Among our favourites were zebra-striped #101 (Three Women in Red) by Elvira Bach, with its 4-metre ceilings and a trio of salacious nudes in various states of undress; suites #105 (Dangerous Books) and #212 (INNOCENCE) for their separate sitting rooms; #211 (Berlin Society) with its caricatured portraits; French-bedded #202 with its vibrant collage of Samarkand-inspired patterns; #206 (Cabaret) as a tribute to 1920s Berlin; and #522, an installation about Marilyn Monroe. But it's all a matter of taste. Trainspotters might like #305 (Next Station), transformed into an 'S-bahn lounge' complete with original '60s furniture. Even the smallest rooms are interesting: #313 is an invitation to A Collective Story - you are free to add your own history to the walls. So scroll through our photos to see what grabs you, or ask what is free using the message box on our enquiry form (ask for one overlooking the inner court or Luisenstrasse).
Though they may lack the ceiling height of the lower floors in the historical building, newer rooms in the rear wing are well equipped and carefully styled, with top-notch shower rooms and excellent triple glazing between you and the S-bahn railway just outside. Room #413 (Stellwerk Thiel) makes the most of this, with an in-your-face observation seat and other-worldly locomotive portraits echoing Hauptmann's novel about "Stationmaster Thiel". Room #421 is notable for a new incarnation of the "wall jumper", an iconic symbol of those who tried to jump onto the train below to escape from East to West; here the "wall jumper" jumps from West to East, to bring freedom. The artist was one of those who painted murals on the Wall in 1990, the first joint art project of the two Germanys.
Note that some of the cheaper double and single rooms share a shower and toilet in the hallway; and that rooms in the historical building are accessed by the philosopher's staircase only, while the new wing has an elevator.

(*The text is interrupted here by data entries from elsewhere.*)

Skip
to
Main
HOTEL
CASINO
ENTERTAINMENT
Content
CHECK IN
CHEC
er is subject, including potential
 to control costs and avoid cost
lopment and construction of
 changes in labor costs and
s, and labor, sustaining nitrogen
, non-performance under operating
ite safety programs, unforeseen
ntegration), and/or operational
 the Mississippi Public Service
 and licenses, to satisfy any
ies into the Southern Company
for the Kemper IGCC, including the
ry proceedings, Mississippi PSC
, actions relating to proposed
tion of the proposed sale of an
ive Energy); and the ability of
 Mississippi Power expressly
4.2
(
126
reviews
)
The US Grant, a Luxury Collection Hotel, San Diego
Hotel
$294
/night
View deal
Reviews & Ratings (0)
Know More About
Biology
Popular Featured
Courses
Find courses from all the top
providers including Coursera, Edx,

Breakfast is not included in the room rate, but it's worth paying for the excellent spread on offer at the neighbouring restaurant, Habel Weinkultur. You sit in a lovely, tall room with a generous buffet including the usual delicious German breads and rolls (there's a toaster), yoghurts with fruit salad and fresh fruit, and plenty of salamis, hams, cheeses, smoked fish, tomatos and cucumber should the local penchant for savoury breakfasts have rubbed off on you. And there's lots of teas, coffee, hot chocolate and juices too.
Habel re-opens for lunch and dinner, a popular venue for businessmen and politicians who nip over from the Reichstag. The Habel family - founder Johann was cellar-meister for Frederick the Great - has even served kings in its time. Sit in the main hall, book a vaulted cellar for a private group, or spill out onto the lawns in summer. Choose from a set menu (anything from classic Berlin to French); or a help-yourself buffet ranging from Italian minestrones to Scandinavian seafood, plus good German fare such as smoked pork in caraway reduction, smoked fish or a sausage platter with Spreewalder Gurken (the gherkins made famous in 'Goodbye Lenin') and beetroot purée.

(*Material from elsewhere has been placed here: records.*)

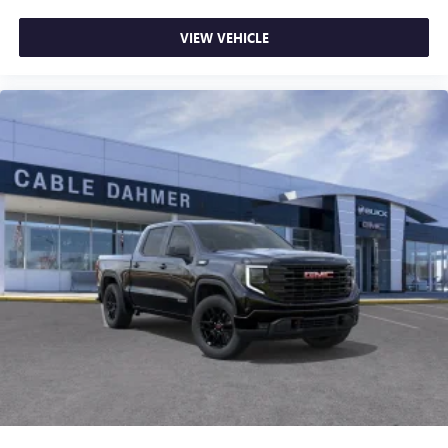
VIEW VEHICLE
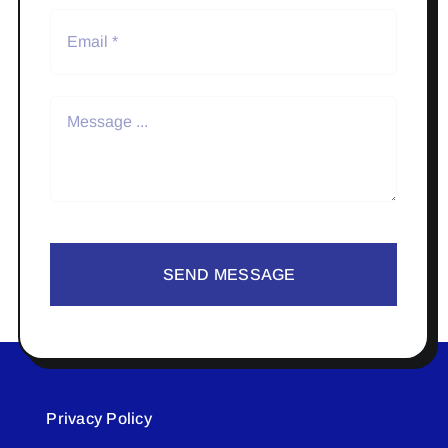
SEND MESSAGE
Privacy Policy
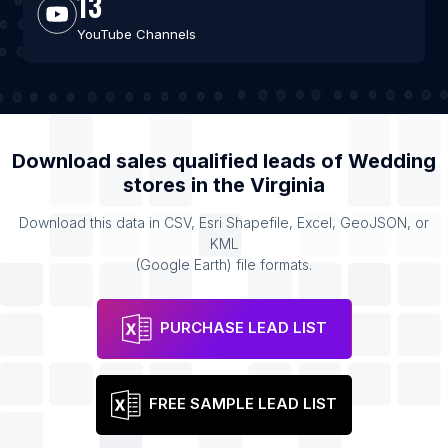
13
YouTube Channels
Download sales qualified leads of
Wedding
stores
in the
Virginia
Download this data in CSV, Esri Shapefile, Excel, GeoJSON, or
KML
(Google Earth) file formats.
PURCHASE LEAD LIST
FREE SAMPLE LEAD LIST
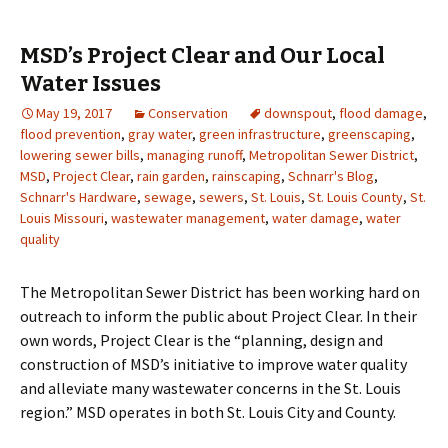
MSD’s Project Clear and Our Local
Water Issues
May 19, 2017
Conservation
downspout
,
flood damage
,
flood prevention
,
gray water
,
green infrastructure
,
greenscaping
,
lowering sewer bills
,
managing runoff
,
Metropolitan Sewer District
,
MSD
,
Project Clear
,
rain garden
,
rainscaping
,
Schnarr's Blog
,
Schnarr's Hardware
,
sewage
,
sewers
,
St. Louis
,
St. Louis County
,
St.
Louis Missouri
,
wastewater management
,
water damage
,
water
quality
The Metropolitan Sewer District has been working hard on
outreach to inform the public about Project Clear. In their
own words, Project Clear is the “planning, design and
construction of MSD’s initiative to improve water quality
and alleviate many wastewater concerns in the St. Louis
region.” MSD operates in both St. Louis City and County.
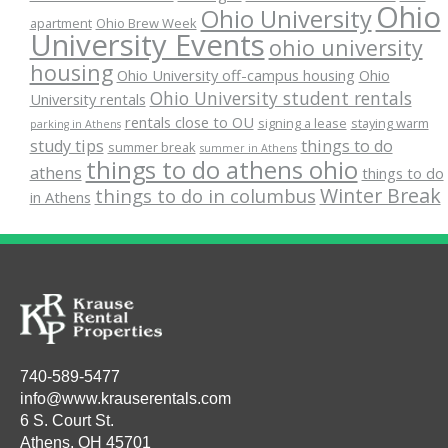
Ohio
Ohio University
apartment
Ohio Brew Week
University Events
ohio university
housing
Ohio University off-campus housing
Ohio
Ohio University student rentals
University rentals
rentals close to OU
signing a lease
staying warm
parking in Athens
study tips
things to do
summer break
summer in Athens
things to do athens ohio
athens
things to do
Winter Break
things to do in columbus
in Athens
740-589-5477
info@www.krauserentals.com
6 S. Court St.
Athens, OH 45701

As an alternative, book breakfast at the rooftop Kaefer restaurant perched alongside Norman Foster's Reichstag dome. Not only does it offer bird's eye views and beautifully presented fare, but eating breakfast here allows you to sidestep the often lengthy morning queues into the dome. It's not cheap, but it's a fantastic start to the day and only 5 minutes' walk away; or you can really splash out and book a Feinschmecker dinner here (that's haute cuisine to you and moi), high above the city lights. Other options within a 5-minute walk include Die Berliner Republic and Brechts.
You couldn't be better placed for Berlin’s main attractions, almost all of which are within a 10-15 minute walk – or you can catch a boat to Museum Island and walk back. Alternatively hire a "call-a-bike" (there's usually one parked nearby; ask reception staff to explain how it works), hail a cycle rickshaw, or jump on a passing octocycle (which it exactly what it sounds). Highlights include:
Children of all ages are welcome but this is not a great place for families as only 1 room can take extra beds. That said, the hotel is very usefully sited for an older child or teen with an interest in history. Cots are available for free for kids under 3.
Only Room 212 (Innocence), a Double Superior, which is on the second floor of the original building, can take two extra beds, and also has a bathtub as well as shower.